What's unclear is whether the Republican-led Senate, under Majority Leader Mitch McConnell, will consider either measure — or if Trump would sign them into law.
"It would be the height of irresponsibility and political cynicism for Senate Republicans to now reject the same legislation they have already supported," Pelosi and Senate Minority Leader Chuck Schumer said in a statement late Monday.
The White House did not immediately respond to a request for comment. The package does not include the $5 billion Trump wants for the wall on the southern border.
The president insisted in a series of tweets Monday he still wants to build the wall, a signature campaign promise.
McConnell spokesman Donald Stewart made it clear Senate Republicans will not take action without Trump's backing. "It's simple: The Senate is not going to send something to the president that he won't sign," he said.
Republican senators are refusing to vote on any bills until all sides, including Trump, are in agreement. Senators were frustrated that Trump had dismissed their earlier legislation to avert the shutdown.
House Democrats did not confer with Senate Republicans on the package, but the bills expected to have some bipartisan support because they reflect earlier spending measures already hashed out between the parties and chambers.
One bill will temporarily fund the Department of Homeland Security at current levels, with $1.3 billion for border security, through February 8, while talks continue.
The other will be on a measure made up of six other bipartisan bills — some that have already passed the Senate — to fund the departments of Agriculture, Interior, Housing and Urban Development and others closed by the partial shutdown.

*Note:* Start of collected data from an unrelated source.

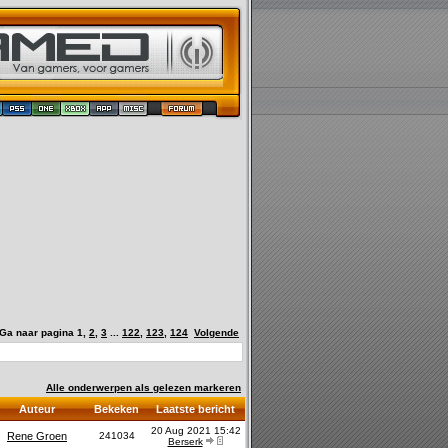
Ga naar pagina
1
,
2
,
3
...
122
,
123
,
124
Volgende
Alle onderwerpen als gelezen markeren
Auteur
Bekeken
Laatste bericht
20 Aug 2021 15:42
Rene Groen
241034
Berserk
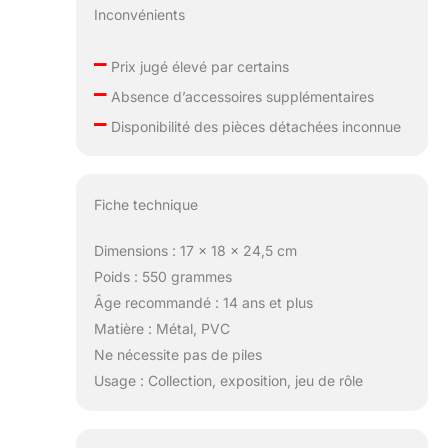
Inconvénients
–
Prix jugé élevé par certains
–
Absence d’accessoires supplémentaires
–
Disponibilité des pièces détachées inconnue
Fiche technique
Dimensions : 17 x 18 x 24,5 cm
Poids : 550 grammes
Âge recommandé : 14 ans et plus
Matière : Métal, PVC
Ne nécessite pas de piles
Usage : Collection, exposition, jeu de rôle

They would provide money through the remainder of the fiscal year, to September 30.
The House is planning two separate votes for Thursday. If approved, the bills would go to the Senate.
Senate Democrats support the measures, according to a senior aide who was unauthorized to discuss the plan and spoke on the condition of anonymity.
As the shutdown drags on, the pressure is expected to build on all sides for a resolution, as public parks and museums stay closed, and some 800,000 federal workers are going without pay.
Trump could accept or reject either bill, and it's unclear how he would respond. The president continued to insist Monday he wants to build a wall along the U.S.-Mexico border, despite assertions otherwise of three confidants.
The partial government shutdown began December 22 after Trump bowed to conservative demands that the fight to make good on his vow and secure funding for the wall before Republicans lose control of the House on Wednesday. Democrats have remained committed to blocking any funding for the wall, and with neither side engaging in substantive negotiation, the effect of the partial shutdown was set to spread and to extend into the new year.